Challenges in Building

No matter what the approach is, they all face a similar set of obstacles, which we need to take a look at first.

  • Decoherence: It’s really hard to control quantum systems because if you have any slight interaction with the outside world, the information starts leaking away. This is called decoherence. Your qubits will be made of physical stuff, and you will need other physical stuff nearby to control and measure them; your qubits are dumb; they’ll entangle with anything they can. You need to design your qubits very carefully to protect them from entangling with the environment.
  • Noise: You need to shield your qubits from any kind of noise, such as cosmic rays, radiation, heat energy, or rogue particles. Some amount of decoherence and noise is inevitable in any physical system and is impossible to eliminate completely.
  • Scalability: For each qubit, you need to have a bunch of wires to manipulate and measure it. As you add more qubits, the necessary infrastructure grows linearly, posing a significant engineering challenge. Any quantum computer design must find a way to efficiently entangle, control, and measure all these qubits as it scales up.
  • Quantum Error Correction: Quantum error correction is an error correction scheme to make fault-tolerant quantum computers by using many entangled qubits together to represent one noise-free qubit. This requires a large number of physical qubits to make one fault-tolerant qubit.

» **DATASET ENTRIES**:
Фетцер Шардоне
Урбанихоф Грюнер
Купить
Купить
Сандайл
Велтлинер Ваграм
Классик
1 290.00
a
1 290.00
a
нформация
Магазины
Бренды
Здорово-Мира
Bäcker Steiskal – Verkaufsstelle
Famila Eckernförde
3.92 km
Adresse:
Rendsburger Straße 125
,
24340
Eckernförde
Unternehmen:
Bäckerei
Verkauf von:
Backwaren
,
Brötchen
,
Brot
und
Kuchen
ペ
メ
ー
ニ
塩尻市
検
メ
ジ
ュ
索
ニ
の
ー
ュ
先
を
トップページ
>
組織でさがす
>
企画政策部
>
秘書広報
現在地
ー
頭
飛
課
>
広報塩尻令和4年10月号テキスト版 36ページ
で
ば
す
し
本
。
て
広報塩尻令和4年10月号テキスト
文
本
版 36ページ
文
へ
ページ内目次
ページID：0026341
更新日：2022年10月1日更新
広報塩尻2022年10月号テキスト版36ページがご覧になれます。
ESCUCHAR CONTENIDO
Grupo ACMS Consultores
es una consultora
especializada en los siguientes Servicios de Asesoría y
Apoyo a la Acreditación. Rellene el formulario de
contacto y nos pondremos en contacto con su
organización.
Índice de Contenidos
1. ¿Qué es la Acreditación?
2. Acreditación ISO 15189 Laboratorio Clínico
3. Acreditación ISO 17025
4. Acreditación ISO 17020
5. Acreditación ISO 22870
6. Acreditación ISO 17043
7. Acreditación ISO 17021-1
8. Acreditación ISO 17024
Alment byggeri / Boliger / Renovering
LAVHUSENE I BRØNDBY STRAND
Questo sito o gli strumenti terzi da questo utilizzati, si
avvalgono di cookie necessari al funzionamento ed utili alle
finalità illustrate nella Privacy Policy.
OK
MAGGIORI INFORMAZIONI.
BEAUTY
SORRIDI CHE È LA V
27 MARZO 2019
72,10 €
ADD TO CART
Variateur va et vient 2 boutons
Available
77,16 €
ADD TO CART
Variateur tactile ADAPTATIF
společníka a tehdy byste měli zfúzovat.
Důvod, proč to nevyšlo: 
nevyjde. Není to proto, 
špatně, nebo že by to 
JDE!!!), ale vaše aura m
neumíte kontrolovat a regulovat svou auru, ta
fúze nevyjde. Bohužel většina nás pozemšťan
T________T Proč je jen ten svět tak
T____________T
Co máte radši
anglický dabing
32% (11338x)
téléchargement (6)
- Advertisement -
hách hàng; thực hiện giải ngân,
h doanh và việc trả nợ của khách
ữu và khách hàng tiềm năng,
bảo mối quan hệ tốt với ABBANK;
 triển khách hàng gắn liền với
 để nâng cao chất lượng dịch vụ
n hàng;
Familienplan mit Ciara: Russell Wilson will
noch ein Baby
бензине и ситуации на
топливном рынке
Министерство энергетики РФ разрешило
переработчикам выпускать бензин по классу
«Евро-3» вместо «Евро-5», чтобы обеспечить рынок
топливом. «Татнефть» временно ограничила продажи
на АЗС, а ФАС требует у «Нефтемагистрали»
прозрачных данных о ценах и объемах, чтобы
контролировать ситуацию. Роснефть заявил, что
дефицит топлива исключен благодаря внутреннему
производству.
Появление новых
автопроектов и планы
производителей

» **EXERCISE SET**:
[A] In the text on the challenges of building quantum computers, what is the leaking away of information through slight interaction with the outside world called?
[B] Decide whether each statement agrees with the text on the challenges of building quantum computers, answering yes or no and quoting the words that settle it: (i) Decoherence and noise can be eliminated completely in a well-designed physical system. (ii) The infrastructure needed grows linearly as more qubits are added. (iii) A single physical qubit is enough to make one fault-tolerant qubit.
[C] Go on with the text on the challenges of building quantum computers, starting after its last sentence.
The records were taken from a different source.

» **RESULTS BY TASK**:
[A] It is called decoherence.

[B]
(i) No: "Some amount of decoherence and noise is inevitable in any physical system and is impossible to eliminate completely."
(ii) Yes: "As you add more qubits, the necessary infrastructure grows linearly"
(iii) No: "This requires a large number of physical qubits to make one fault-tolerant qubit."

[C]
Physical Implementations

Physical-Implementations

There is a huge range of different physical implementations of quantum computers because there are so many different quantum systems that you could potentially build them from. Here are some of the most widely used and successful approaches:

  • Superconducting Quantum Computers: Superconducting qubits are currently the most popular approach. These qubits are made from superconducting wires with a break in the superconductor called a Josephson junction. The most popular type of superconducting qubit is called a transmon.
  • Quantum Dot Quantum Computers: Qubits are made from electrons or groups of electrons and the two-level system is encoded into the spin or charge of the electrons. These qubits are built from semiconductors like silicon.
  • Linear Optical Quantum Computing: Optical quantum computers use photons of light as the qubits and operate on these qubits using optical elements like mirrors, waveplates, and interferometers.
  • Trapped Ion Quantum Computers: Charged atoms are used as qubits, and these atoms are ionized, having a missing electron. The two-level state that encodes the qubit is the specific energy levels of the atom, which can be manipulated or measured with microwaves or laser beams.
  • Color Center or Nitrogen Vacancy Quantum Computers: These qubits are made from atoms embedded in materials like nitrogen in diamond or silicon carbide. They are created using the nuclear spins of the embedded atoms and are entangled together with electrons.
  • Neutral Atoms in Optical Lattices: This approach captures neutral atoms into an optical lattice, which is a crisscrossed arrangement of laser beams. The two-level system for the qubits can be the hyperfine energy level of the atom or excited states.

These are some of the key approaches to building quantum computers, each with its own unique characteristics and challenges. Quantum computing is changing quickly, and picking the right approach is vital for future success.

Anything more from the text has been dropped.